What to do =>
**A.** Set down the section of the text on the history of strings from "Back in the" up to and including "different to ASCII.", keeping its wording unchanged.
**B.** Answer from the text on the history of strings:
(i) How many characters do 0-9, A-Z and a-z make together?
(ii) Which character encoding did you have to know if you used IBM?
(iii) What was ASCII expanded to when it went to 8 bits?
**C.** Extend the text on the history of strings with a few more paragraphs that follow on from its final sentence.

Passage given =>
--*--
EDIT 1 Added a number of links to sources; improved the historical story on Lisp; answered why Java has primatives. EDIT 2 Comment on modern scripting languages explaining how efficiency is no longer such a concern

Back in the old days, memory was expensive - even simple computers had only a few kilobytes. The typical terms of service you have to agree to would exceed the RAM of the whole system. This meant that data structures had to be very much smaller than those you can design today.

Computers started in Britain and the US in the 1940s and the minimum character set needed for those engineers was the Western European alphabet without any exciting accents. 0-9, A-Z and a-z is 62 characters. Add 31 control characters, space and some punctuation and you can fit all that into 7 bits. Perfect for a teletype.

Now, those 7 bits could be laid out differently on different architectures. If you used IBM, you had to know EBCDIC which was completely different to ASCII.

Languages of the '60s and '70s reflect these concerns, and packed strings into the smallest possible spaces:

  • Pascal: A packed array of bytes - fixed length and not null-terminated
  • C: Null-terminated sequence of bytes (often thought of as an array using the insanely hackerish idea that an array subscript is simply pointer arithmetic)
  • Fortran 66: Strings? You don't need them. Store a pair of characters in a integer and use READ, WRITE and FORMAT

As a programmer of these languages, I can say this sucked. Especially as most business programs required a lot of text entry and manipulation. As memory became cheaper, programmers tended to write string utilities before anything else to be able to do anything productive.

Fixed-length strings (eg Pascal) were efficient but awkward if you need to extend or contract them even a single character.

C's null-terminated approach has the disadvantage that the length is not stored with the string, so it is trivially easy to overwrite the buffer and crash the application. Such bugs are still a leading cause of computer insecurity. There are two ways of solving this:

  • Check the string length every write: This is imply scan memory until you find the null character. Ugly
  • malloc new memory and copy the string into the new memory, then free

Increasingly in the 80s standard libraries were brought in to handle strings - these were provided by the tools vendors and the OS providers. There were major moves to standardize, but the parties fought each other tooth and nail to control the standards, and it was ugly.

Increasing internationlization also brought another problem - international character sets. First, ASCII was expanded to 8 bits as ISO 8859-1 for different European languages (accents, Greek, Cyrillic), and then Unicode fully brought computers to all corners of the world. And that brought the issues of character encodings such as UTF-8, UTF-16 and how to covert between these different approaches.
--*--
Data =>
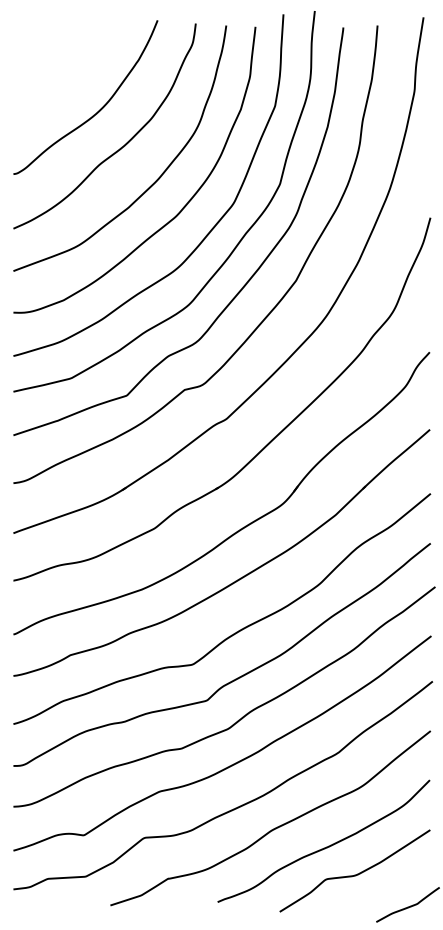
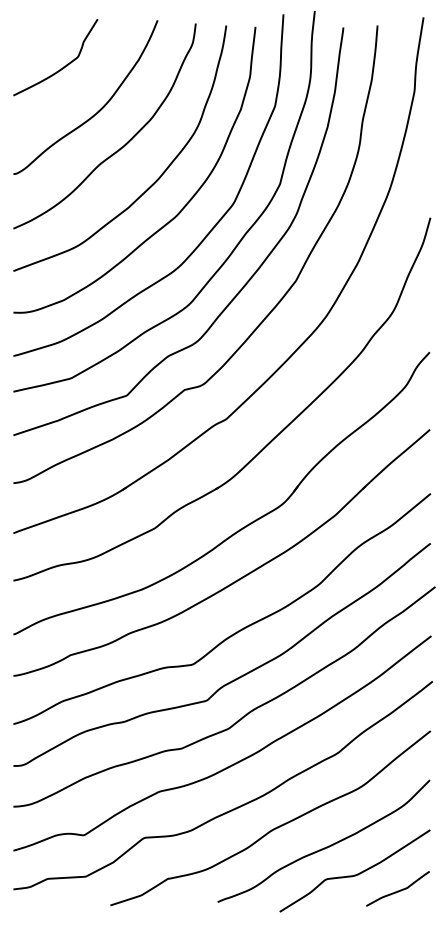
curve at (63, 66): none -> present
curve at (407, 906) position: (407, 906) -> (397, 890)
--*--
Final results =>
**A.**
Back in the old days, memory was expensive - even simple computers had only a few kilobytes. The typical terms of service you have to agree to would exceed the RAM of the whole system. This meant that data structures had to be very much smaller than those you can design today.

Computers started in Britain and the US in the 1940s and the minimum character set needed for those engineers was the Western European alphabet without any exciting accents. 0-9, A-Z and a-z is 62 characters. Add 31 control characters, space and some punctuation and you can fit all that into 7 bits. Perfect for a teletype.

Now, those 7 bits could be laid out differently on different architectures. If you used IBM, you had to know EBCDIC which was completely different to ASCII.

**B.**
(i) 62
(ii) EBCDIC
(iii) ISO 8859-1

**C.**
I should also note that Lisp introduced garbage collection. This solves C's complexities with malloc/free. Lisp's incredibly powerful array and sequence libraries work naturally on strings.

The first major, popular language to bring these trends together was Java. It combined three improvements in the language:

  1. Internationalization and Unicode: A distinct datatype, Character and the primitive char
  2. Encapsulation: The issues with fixed-length vs. null-terminated were obviated by:
    1. Being immutable
    2. Clever optimizations in the VM and GC
  3. Libraries: All basic string manipulation features were standardized in the language.

Nowadays there are languages where every value is an object. However when Java was conceived in the late '90s, GC and JIT/Hotspot technologies were nowhere near as fast as they are now (at least partially because of RAM limitations, but algorithms have improved too). Gosling was concerned about performance and kept primitive datatypes.

One other point: In Java it is natural that there's a Character class - it is the natural home for a number of operations and utility methods such as isWhiteSpace() and isLetter(), the latter being somewhat complicated by Japanese, Korean and the Indian languages.

Python made a poor early decision to define a character as 8-bit ASCII; you can see the consequent problems by first introducing another datatype (unicode) which is subtly different and incompatible, and is only now resolved by the complicated migration to Python 3.x.

Modern languages (including scripting languages) follow to the broad consensus on how a string library should look as exemplified by Java and Python.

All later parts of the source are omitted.